For example, the ground floor galleries had a collection of
landscape paintings and sculptures under the title "A Virtual
Tour of America." The works ranged from a blue and green
landscape of New Mexico by Georgia O'Keefe to an oil
painting of the Exxon Valdeze spewing oil behind a diorama
of a rock beach with dead, oil covered fish and a stuffed
weasel. There were several works that gave at least one
of us that "I don't get it" feeling.
We had just finished that floor and were looking for the
elevator when TheHippieLady appeared. A Santa Clara
County Green that hadn't been to a meeting for quite a
while, I was surprised to find out that her day job was
being part of the staff in the Museum. The first thing she
said to my mom after a round of greetings was "I thought
you were a computer." When this produced a puzzled look
she continued "this is Silicon Valley." "You're supposed to
bow before the great computer industry here." She
genuflected to illustrate the concept, and then ushered
us to the elevator.
One of the second floor one of the galleries was closed.
The other one had some really remarkable 3D claymation
sculptures. Things like a pair of life size green hands that
dipped into a book as if it was a lake, and scooped out a
salamander. The reptile then slithered back into the book,
at which point the cycle repeated in an Escheresque fashion.
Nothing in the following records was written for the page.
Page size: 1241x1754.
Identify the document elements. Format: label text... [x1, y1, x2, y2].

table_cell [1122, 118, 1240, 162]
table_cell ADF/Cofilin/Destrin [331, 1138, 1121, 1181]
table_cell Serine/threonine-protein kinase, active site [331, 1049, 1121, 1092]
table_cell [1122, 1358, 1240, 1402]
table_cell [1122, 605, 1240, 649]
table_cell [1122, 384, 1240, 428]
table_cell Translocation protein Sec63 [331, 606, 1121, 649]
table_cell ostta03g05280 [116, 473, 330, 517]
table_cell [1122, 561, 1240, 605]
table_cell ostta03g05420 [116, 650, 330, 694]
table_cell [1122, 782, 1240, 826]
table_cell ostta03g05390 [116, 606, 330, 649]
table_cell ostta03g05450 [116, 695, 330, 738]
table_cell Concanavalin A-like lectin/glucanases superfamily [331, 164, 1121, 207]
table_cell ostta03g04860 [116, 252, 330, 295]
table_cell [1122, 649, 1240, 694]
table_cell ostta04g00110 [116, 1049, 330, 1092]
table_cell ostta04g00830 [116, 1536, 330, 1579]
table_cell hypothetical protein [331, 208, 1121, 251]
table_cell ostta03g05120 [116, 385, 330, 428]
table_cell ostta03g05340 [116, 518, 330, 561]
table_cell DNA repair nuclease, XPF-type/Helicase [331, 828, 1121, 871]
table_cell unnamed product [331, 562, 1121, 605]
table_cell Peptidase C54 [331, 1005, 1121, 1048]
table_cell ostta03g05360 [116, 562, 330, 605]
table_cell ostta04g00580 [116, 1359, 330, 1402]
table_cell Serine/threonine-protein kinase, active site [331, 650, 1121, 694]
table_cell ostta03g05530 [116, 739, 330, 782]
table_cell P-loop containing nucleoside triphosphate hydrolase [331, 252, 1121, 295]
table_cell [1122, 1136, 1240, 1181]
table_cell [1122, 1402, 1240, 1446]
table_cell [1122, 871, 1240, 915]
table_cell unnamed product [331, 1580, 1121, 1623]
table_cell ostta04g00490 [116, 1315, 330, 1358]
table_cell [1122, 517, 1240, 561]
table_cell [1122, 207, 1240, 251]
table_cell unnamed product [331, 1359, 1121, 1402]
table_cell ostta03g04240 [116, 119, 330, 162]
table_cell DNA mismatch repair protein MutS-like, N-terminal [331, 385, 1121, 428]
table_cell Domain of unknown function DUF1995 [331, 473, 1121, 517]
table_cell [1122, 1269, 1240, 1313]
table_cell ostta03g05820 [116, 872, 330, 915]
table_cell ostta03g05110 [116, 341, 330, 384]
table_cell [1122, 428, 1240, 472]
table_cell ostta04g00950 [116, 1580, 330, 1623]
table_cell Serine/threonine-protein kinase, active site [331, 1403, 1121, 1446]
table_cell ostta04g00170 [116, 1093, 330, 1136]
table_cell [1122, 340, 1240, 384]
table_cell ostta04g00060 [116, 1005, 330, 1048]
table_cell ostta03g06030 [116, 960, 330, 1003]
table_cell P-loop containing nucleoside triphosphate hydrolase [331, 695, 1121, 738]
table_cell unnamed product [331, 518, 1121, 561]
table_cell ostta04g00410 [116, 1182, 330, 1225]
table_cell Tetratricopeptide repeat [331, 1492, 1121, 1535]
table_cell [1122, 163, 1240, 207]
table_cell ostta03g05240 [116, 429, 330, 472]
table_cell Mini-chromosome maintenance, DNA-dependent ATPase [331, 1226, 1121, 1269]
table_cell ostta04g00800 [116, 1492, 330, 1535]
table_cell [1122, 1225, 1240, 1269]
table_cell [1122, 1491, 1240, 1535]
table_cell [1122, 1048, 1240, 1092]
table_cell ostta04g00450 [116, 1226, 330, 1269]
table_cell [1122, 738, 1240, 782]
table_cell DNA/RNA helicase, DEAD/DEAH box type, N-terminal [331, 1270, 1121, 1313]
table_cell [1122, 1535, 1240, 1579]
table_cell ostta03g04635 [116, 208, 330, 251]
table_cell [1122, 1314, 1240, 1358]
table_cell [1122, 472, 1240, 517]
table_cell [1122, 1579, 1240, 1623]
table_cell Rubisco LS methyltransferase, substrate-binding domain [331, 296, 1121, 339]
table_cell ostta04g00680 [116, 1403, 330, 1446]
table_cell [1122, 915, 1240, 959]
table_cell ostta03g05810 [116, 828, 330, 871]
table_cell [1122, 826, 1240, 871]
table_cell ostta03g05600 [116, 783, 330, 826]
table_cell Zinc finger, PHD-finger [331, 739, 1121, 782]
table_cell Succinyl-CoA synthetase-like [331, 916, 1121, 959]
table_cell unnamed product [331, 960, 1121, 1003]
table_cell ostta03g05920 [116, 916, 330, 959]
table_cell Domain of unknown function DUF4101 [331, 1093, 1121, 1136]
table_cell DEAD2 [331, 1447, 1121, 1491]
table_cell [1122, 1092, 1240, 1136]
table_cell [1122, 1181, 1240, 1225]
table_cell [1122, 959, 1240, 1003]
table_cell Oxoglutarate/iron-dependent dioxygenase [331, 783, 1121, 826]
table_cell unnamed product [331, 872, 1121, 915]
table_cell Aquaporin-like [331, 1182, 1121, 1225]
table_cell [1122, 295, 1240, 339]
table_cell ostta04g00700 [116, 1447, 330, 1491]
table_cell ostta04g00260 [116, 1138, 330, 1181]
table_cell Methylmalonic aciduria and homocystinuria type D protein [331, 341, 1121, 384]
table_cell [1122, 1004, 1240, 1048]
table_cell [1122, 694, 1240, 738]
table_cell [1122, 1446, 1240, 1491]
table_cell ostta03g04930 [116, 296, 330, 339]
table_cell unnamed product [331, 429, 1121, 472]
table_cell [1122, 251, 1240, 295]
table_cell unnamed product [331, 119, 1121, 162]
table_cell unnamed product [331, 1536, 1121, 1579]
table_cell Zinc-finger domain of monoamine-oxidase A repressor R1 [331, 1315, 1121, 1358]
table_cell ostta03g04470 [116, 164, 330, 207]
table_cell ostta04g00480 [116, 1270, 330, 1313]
The movie was created by arranging sculptures that worked
like frames in an animation sequence on a rotating carousel,
and then lighting them with a strobe that blinked at exactly
the right frame rate. The cumulative effect of the subject
matter, the strobe lights, the color scheme, the dark gallery,
and the completely new medium was quite spooky.
When we emerged from that gallery TheHippieLady talked a
bit about her future plans. "In the exhibit that won't be
opening until Mother's Day there are a few huge eggs. I can't
decide if they are elephant eggs or dinosaur eggs." She
pointed to some egg shaped rocks that were visible around
the barrier we couldn't cross. They were quite huge. "I've
been thinking about Easter eggs a lot lately. I even have
one here," she said. When my eyes got back from looking
at the ones she'd directed my gaze to before she had a yellow
plastic Easter egg in her hand. I got a "this is really
surreal" feeling.
Tian Harter
For Mother's Day I gave mom a porcelain praying mantis
I painted myself. MrFrizbee has a reefer magnet on his
fridge that looks like a videogame coin slot.